Göppingen. Claudia Roth wirkt entspannt, lächelt, gibt sich bürgernah. Sie schüttelt Hände, nimmt sich Zeit für unzählige Fotos, diskutiert mit Passanten über die Plagiatsaffäre und den Rücktritt des Ex-Verteidigungsministers Karl-Theodor zu Guttenberg. Keine Spur von Müdigkeit in einem anstrengenden Wahlkampf. Vielleicht ist es die „historische Chance“, die die Bundesvorsitzende der Grünen beflügelt. Die Chance, nach 57 Jahren „diese bleierne CDU-Regierung“ im Land abzulösen. „Wir kämpfen dieses Mal nicht um einen Platz, sondern um den Sieg“, unterstreicht die Grünen-Chefin und räumt ein, dass dieses Ziel vor einigen Jahren undenkbar gewesen wäre.

Claudia Roth kam gestern auf Einladung des Göppinger Landtagskandidaten der Grünen, Jörg Matthias Fritz, in die Hohenstaufenstadt. Arm in Arm spazierten die beiden Parteifreunde auf den Marktplatz, rund 100 neugierige Besucher warteten bereits gespannt auf die Politikerin, später hörten rund 200 Passanten zu.
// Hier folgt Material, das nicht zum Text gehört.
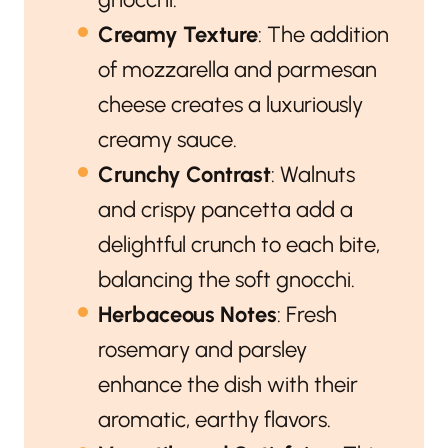
Creamy Texture
: The addition
of mozzarella and parmesan
cheese creates a luxuriously
creamy sauce.
Crunchy Contrast
: Walnuts
and crispy pancetta add a
delightful crunch to each bite,
balancing the soft gnocchi.
Herbaceous Notes
: Fresh
rosemary and parsley
enhance the dish with their
aromatic, earthy flavors.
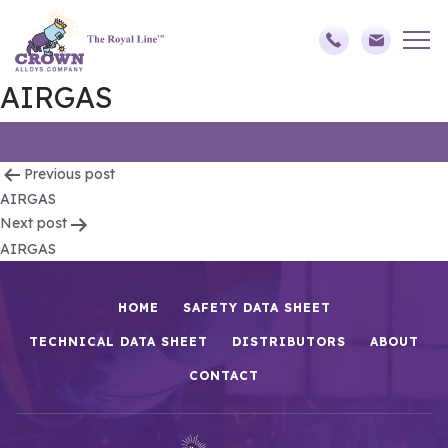
AIRGAS
Post
Previous post
AIRGAS
navigation
Next post
AIRGAS
HOME
SAFETY DATA SHEET
TECHNICAL DATA SHEET
DISTRIBUTORS
ABOUT
CONTACT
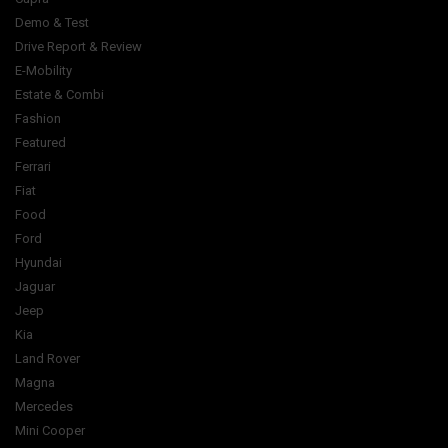
Demo & Test
Drive Report & Review
E-Mobility
Estate & Combi
Fashion
Featured
Ferrari
Fiat
Food
Ford
Hyundai
Jaguar
Jeep
Kia
Land Rover
Magna
Mercedes
Mini Cooper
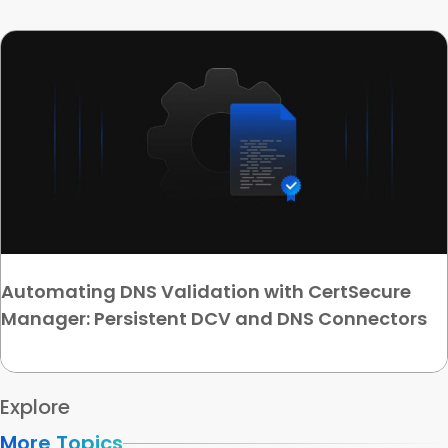
Automating DNS Validation with CertSecure
Manager: Persistent DCV and DNS Connectors
Explore
More Topics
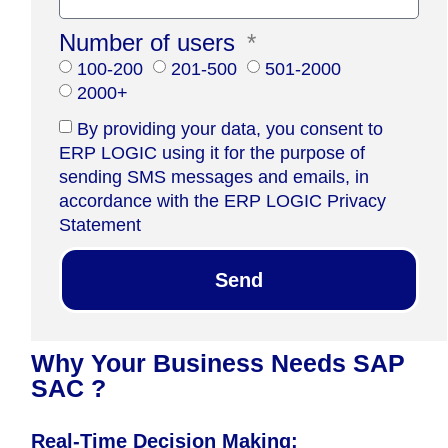
Number of users
100-200
201-500
501-2000
2000+
By providing your data, you consent to
ERP LOGIC using it for the purpose of
sending SMS messages and emails, in
accordance with the ERP LOGIC Privacy
Statement
Send
Why Your Business Needs SAP
SAC ?
Real-Time Decision Making:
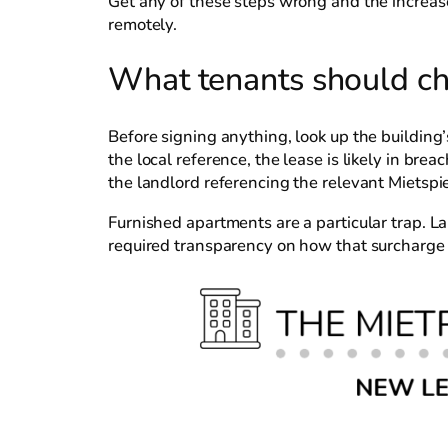
Get any of these steps wrong and the increas
remotely.
What tenants should ch
Before signing anything, look up the building’
the local reference, the lease is likely in br
the landlord referencing the relevant Mietspie
Furnished apartments are a particular trap. L
required transparency on how that surcharge i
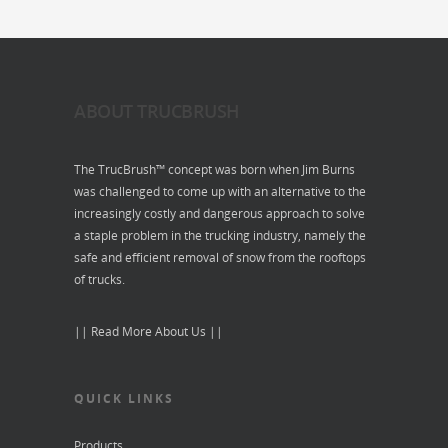
ABOUT TRUCBRUSH
The TrucBrush™ concept was born when Jim Burns
was challenged to come up with an alternative to the
increasingly costly and dangerous approach to solve
a staple problem in the trucking industry, namely the
safe and efficient removal of snow from the rooftops
of trucks.
|| Read More About Us ||
QUICK LINKS
Products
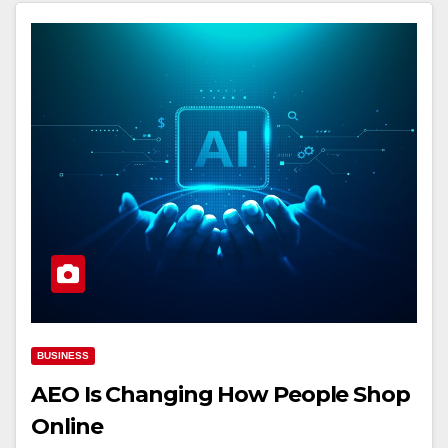
BUSINESS
AEO Is Changing How People Shop
Online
Die Bundesvorsitzende trotzte dem eisigen Wind („ich habe meinen Mantel bei einer Wahlkampfveranstaltung in Karlsruhe vergessen“), Fritz hingegen kam das Lüftchen gelegen für ein Wortspiel: „Ein frischer Wind und ein neuer Frühling wären genau das richtige für Baden-Württemberg.“ Der Göppinger Kandidat kritisierte die Versprechen der CDU („das sind alles ungedeckte Schecks“) und kündigte an, dass seine Partei Prioritäten setzen und vor allem in Bildung investieren werde.

Dann übergab er das Wort an Claudia Roth, die mit viel Beifall begrüßt wurde. Mittlerweile schützte sie ein grüner, ausgeliehener Schal zusätzlich vor Kälte – ursprünglich hatte sie nur einen roten um die Schultern gelegt. Ein rot-grünes Accessoire als Symbol für die künftige Landesregierung? „Wir wollen, dass es in Baden-Württemberg einen Neuanfang gibt“, rief die gebürtige Ulmerin kämpferisch ins Mikrofon und gab auch Einblick in ihr Seelenleben: „Mein grünes Herz flattert“, denn sie erlebe den „aufregendsten und spannendsten Wahlkampf“, an den sie sich erinnern könne.

Roth sprach dann grüne Themen wie den Atomausstieg oder den Klimawandel an. Und geißelte das Verkehrsinfrastrukturvorhaben Stuttgart 21 als „Milliardengrab“ – Kritik, die bei den Gegnern des Projekts auf dem Marktplatz natürlich gut ankam.